This problem is from Tao's lecture note on Harmonic Analysis,
(Stein-Weiss inequality) Let $f_1,\ldots,f_N$ be functions with $N\geq 2.$ Show that $$\Vert f_1+\cdots f_N\Vert_{L^{1,\infty}} \lesssim \log N\left(\Vert f_1\Vert_{L^{1,\infty}}+\cdots+\Vert f_N\Vert_{L^{1,\infty}}\right).$$
Also show by example that $\log N$ in the right hand side cannot be replaced by a smaller quantity.
The hint in the exercise says that I can reduce the inequality to showing that $$\mu(\{f_1+\cdots+f_N\geq 1\})\lesssim \log N\left(\Vert f_1\Vert_{L^{1,\infty}}+\cdots+\Vert f_N\Vert_{L^{1,\infty}}\right)$$ with $f_n$'s satisfy $\frac{1}{2N}\leq f_n \leq 1$ for all $n$.

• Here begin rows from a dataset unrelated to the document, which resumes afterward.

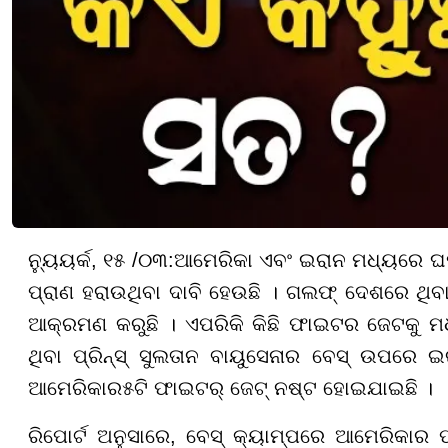
ନ୍ୟୁୟର୍କ, ୧୫ /୦୩:
ଆମେରିକା ଏବଂ ଇରାନ ମଧ୍ୟରେ ଘମ
ପ୍ରାଣ ହରାଉଥିବା ଦାବି ହେଉଛି । ଗଲଫ୍ ଦେଶରେ ଥି
ଆକ୍ରମଣ କରୁଛି । ଏପରିକି କିଛି ଫାଇଟର ଜେଟକୁ ମଧ୍
ଥିବା ପ୍ରିନ୍ସ୍ ସୁଲତାନ ବାୟୁସେନାର ବେସ୍ ଉପରେ
ଆମେରିକାର
୫
ଟି ଫାଇଟର୍ ଜେଟ୍ ନଷ୍ଟ ହୋଇଯାଇଛି ।
ରିପୋର୍ଟ ଅନୁସାରେ, ବେସ୍ କ୍ୟାମ୍ପରେ ଆମେରିକାର ଫ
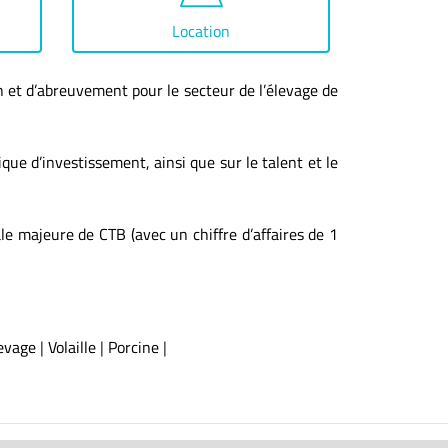
Location
 et d’abreuvement pour le secteur de l’élevage de
que d’investissement, ainsi que sur le talent et le
e majeure de CTB (avec un chiffre d’affaires de 1
evage
|
Volaille
|
Porcine
|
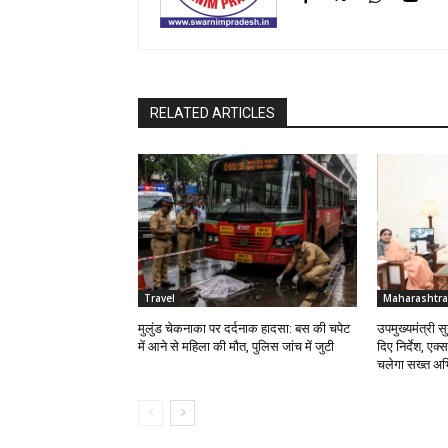
RELATED ARTICLES
Travel
Maharashtra
मुलुंड चेकनाका पर दर्दनाक हादसा: बस की चपेट
उपमुख्यमंत्री 
में आने से महिला की मौत, पुलिस जांच में जुटी
दिए निर्देश, एक्
चलेगा सख्त अभ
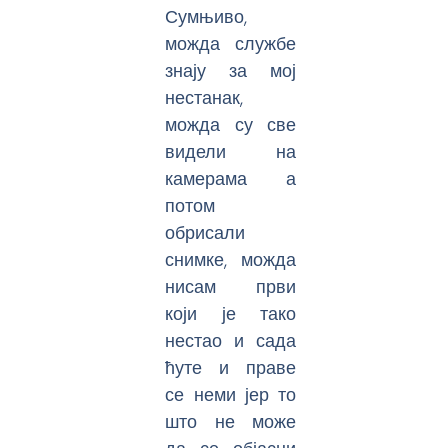
Сумњиво,
можда службе
знају за мој
нестанак,
можда су све
видели на
камерама а
потом
обрисали
снимке, можда
нисам први
који је тако
нестао и сада
ћуте и праве
се неми јер то
што не може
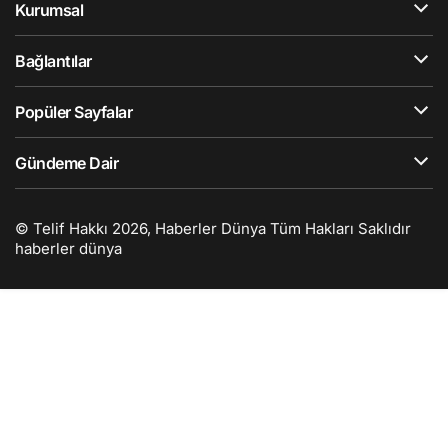
Kurumsal
Bağlantılar
Popüler Sayfalar
Gündeme Dair
© Telif Hakkı 2026, Haberler Dünya Tüm Hakları Saklıdır
haberler dünya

I already understood this reduction process, but I have trouble proceeding further. I attempted as follows:$$\mu(\{f_1+\cdots+f_N\geq 1\})\leq \sum_{n=1}^N \mu(\{f_n\geq 1/N\})\leq N\sum_{n=1}^N\Vert f_n\Vert_{L^{1,\infty}},$$ but I merely ended up with the factor $N$, which is worse than I needed.
How should I do?
Thanks in advance!